▶ JOB ITEM: Return every line below that contains the string "Interview", matching its case.

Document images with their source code
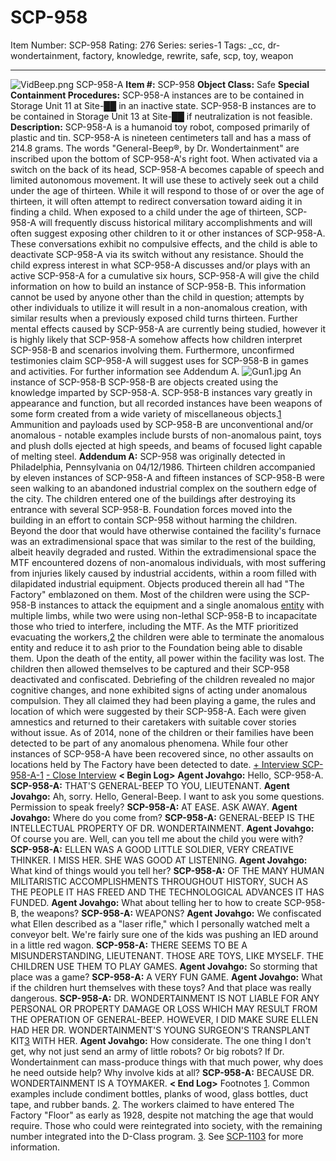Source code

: # SCP-958
Item Number: SCP-958
Rating: 276
Series: series-1
Tags: _cc, dr-wondertainment, factory, knowledge, rewrite, safe, scp, toy, weapon

---

![VidBeep.png](https://scp-wiki.wdfiles.com/local--files/scp-958/VidBeep.png)
SCP-958-A
**Item #:** SCP-958
**Object Class:** Safe
**Special Containment Procedures:** SCP-958-A instances are to be contained in Storage Unit 11 at Site-██ in an inactive state. SCP-958-B instances are to be contained in Storage Unit 13 at Site-██ if neutralization is not feasible.
**Description:** SCP-958-A is a humanoid toy robot, composed primarily of plastic and tin. SCP-958-A is nineteen centimeters tall and has a mass of 214.8 grams. The words "General-Beep®, by Dr. Wondertainment" are inscribed upon the bottom of SCP-958-A's right foot.
When activated via a switch on the back of its head, SCP-958-A becomes capable of speech and limited autonomous movement. It will use these to actively seek out a child under the age of thirteen. While it will respond to those of or over the age of thirteen, it will often attempt to redirect conversation toward aiding it in finding a child.
When exposed to a child under the age of thirteen, SCP-958-A will frequently discuss historical military accomplishments and will often suggest exposing other children to it or other instances of SCP-958-A. These conversations exhibit no compulsive effects, and the child is able to deactivate SCP-958-A via its switch without any resistance. Should the child express interest in what SCP-958-A discusses and/or plays with an active SCP-958-A for a cumulative six hours, SCP-958-A will give the child information on how to build an instance of SCP-958-B. This information cannot be used by anyone other than the child in question; attempts by other individuals to utilize it will result in a non-anomalous creation, with similar results when a previously exposed child turns thirteen.
Further mental effects caused by SCP-958-A are currently being studied, however it is highly likely that SCP-958-A somehow affects how children interpret SCP-958-B and scenarios involving them. Furthermore, unconfirmed testimonies claim SCP-958-A will suggest uses for SCP-958-B in games and activities. For further information see Addendum A.
![Gun1.jpg](https://scp-wiki.wdfiles.com/local--files/scp-958/Gun1.jpg)
An instance of SCP-958-B
SCP-958-B are objects created using the knowledge imparted by SCP-958-A. SCP-958-B instances vary greatly in appearance and function, but all recorded instances have been weapons of some form created from a wide variety of miscellaneous objects.[1](javascript:;) Ammunition and payloads used by SCP-958-B are unconventional and/or anomalous - notable examples include bursts of non-anomalous paint, toys and plush dolls ejected at high speeds, and beams of focused light capable of melting steel.
**Addendum A:** SCP-958 was originally detected in Philadelphia, Pennsylvania on 04/12/1986. Thirteen children accompanied by eleven instances of SCP-958-A and fifteen instances of SCP-958-B were seen walking to an abandoned industrial complex on the southern edge of the city. The children entered one of the buildings after destroying its entrance with several SCP-958-B.
Foundation forces moved into the building in an effort to contain SCP-958 without harming the children. Beyond the door that would have otherwise contained the facility's furnace was an extradimensional space that was similar to the rest of the building, albeit heavily degraded and rusted.
Within the extradimensional space the MTF encountered dozens of non-anomalous individuals, with most suffering from injuries likely caused by industrial accidents, within a room filled with dilapidated industrial equipment. Objects produced therein all had "The Factory" emblazoned on them. Most of the children were using the SCP-958-B instances to attack the equipment and a single anomalous [entity](http://www.scp-wiki.net/a-shift-at-the-factory) with multiple limbs, while two were using non-lethal SCP-958-B to incapacitate those who tried to interfere, including the MTF.
As the MTF prioritized evacuating the workers,[2](javascript:;) the children were able to terminate the anomalous entity and reduce it to ash prior to the Foundation being able to disable them. Upon the death of the entity, all power within the facility was lost. The children then allowed themselves to be captured and their SCP-958 deactivated and confiscated.
Debriefing of the children revealed no major cognitive changes, and none exhibited signs of acting under anomalous compulsion. They all claimed they had been playing a game, the rules and location of which were suggested by their SCP-958-A. Each were given amnestics and returned to their caretakers with suitable cover stories without issue. As of 2014, none of the children or their families have been detected to be part of any anomalous phenomena. While four other instances of SCP-958-A have been recovered since, no other assaults on locations held by The Factory have been detected to date.
[\+ Interview SCP-958-A-1](javascript:;)
[\- Close Interview](javascript:;)
**< Begin Log>**
**Agent Jovahgo:** Hello, SCP-958-A.
**SCP-958-A:** THAT'S GENERAL-BEEP TO YOU, LIEUTENANT.
**Agent Jovahgo:** Ah, sorry. Hello, General-Beep. I want to ask you some questions. Permission to speak freely?
**SCP-958-A:** AT EASE. ASK AWAY.
**Agent Jovahgo:** Where do you come from?
**SCP-958-A:** GENERAL-BEEP IS THE INTELLECTUAL PROPERTY OF DR. WONDERTAINMENT.
**Agent Jovahgo:** Of course you are. Well, can you tell me about the child you were with?
**SCP-958-A:** ELLEN WAS A GOOD LITTLE SOLDIER, VERY CREATIVE THINKER. I MISS HER. SHE WAS GOOD AT LISTENING.
**Agent Jovahgo:** What kind of things would you tell her?
**SCP-958-A:** OF THE MANY HUMAN MILITARISTIC ACCOMPLISHMENTS THROUGHOUT HISTORY, SUCH AS THE PEOPLE IT HAS FREED AND THE TECHNOLOGICAL ADVANCES IT HAS FUNDED.
**Agent Jovahgo:** What about telling her to how to create SCP-958-B, the weapons?
**SCP-958-A:** WEAPONS?
**Agent Jovahgo:** We confiscated what Ellen described as a "laser rifle," which I personally watched melt a conveyor belt. We're fairly sure one of the kids was pushing an IED around in a little red wagon.
**SCP-958-A:** THERE SEEMS TO BE A MISUNDERSTANDING, LIEUTENANT. THOSE ARE TOYS, LIKE MYSELF. THE CHILDREN USE THEM TO PLAY GAMES.
**Agent Jovahgo:** So storming that place was a game?
**SCP-958-A:** A VERY FUN GAME.
**Agent Jovahgo:** What if the children hurt themselves with these toys? And that place was really dangerous.
**SCP-958-A:** DR. WONDERTAINMENT IS NOT LIABLE FOR ANY PERSONAL OR PROPERTY DAMAGE OR LOSS WHICH MAY RESULT FROM THE OPERATION OF GENERAL-BEEP. HOWEVER, I DID MAKE SURE ELLEN HAD HER DR. WONDERTAINMENT'S YOUNG SURGEON'S TRANSPLANT KIT[3](javascript:;) WITH HER.
**Agent Jovahgo:** How considerate. The one thing I don't get, why not just send an army of little robots? Or big robots? If Dr. Wondertainment can mass-produce things with that much power, why does he need outside help? Why involve kids at all?
**SCP-958-A:** BECAUSE DR. WONDERTAINMENT IS A TOYMAKER.
**< End Log>**
Footnotes
[1](javascript:;). Common examples include condiment bottles, planks of wood, glass bottles, duct tape, and rubber bands.
[2](javascript:;). The workers claimed to have entered The Factory "Floor" as early as 1928, despite not matching the age that would require. Those who could were reintegrated into society, with the remaining number integrated into the D-Class program.
[3](javascript:;). See [SCP-1103](/scp-1103) for more information.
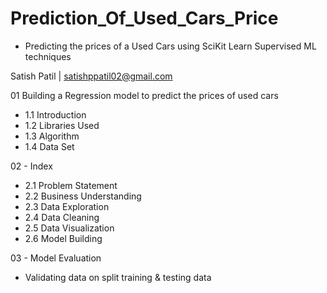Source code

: # Prediction_Of_Used_Cars_Price

- Predicting the prices of a Used Cars using SciKit Learn Supervised ML techniques

Satish Patil | satishppatil02@gmail.com

01 Building a Regression model to predict the prices of used cars

- 1.1 Introduction
- 1.2 Libraries Used
- 1.3 Algorithm
- 1.4 Data Set



02 - Index
 - 2.1 Problem Statement
 - 2.2 Business Understanding
 - 2.3 Data Exploration
 - 2.4 Data Cleaning
 - 2.5 Data Visualization
 - 2.6 Model Building

03 - Model Evaluation
- Validating data on split training & testing data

▶ EXERCISE SOLUTION:
[\+ Interview SCP-958-A-1](javascript:;)
[\- Close Interview](javascript:;)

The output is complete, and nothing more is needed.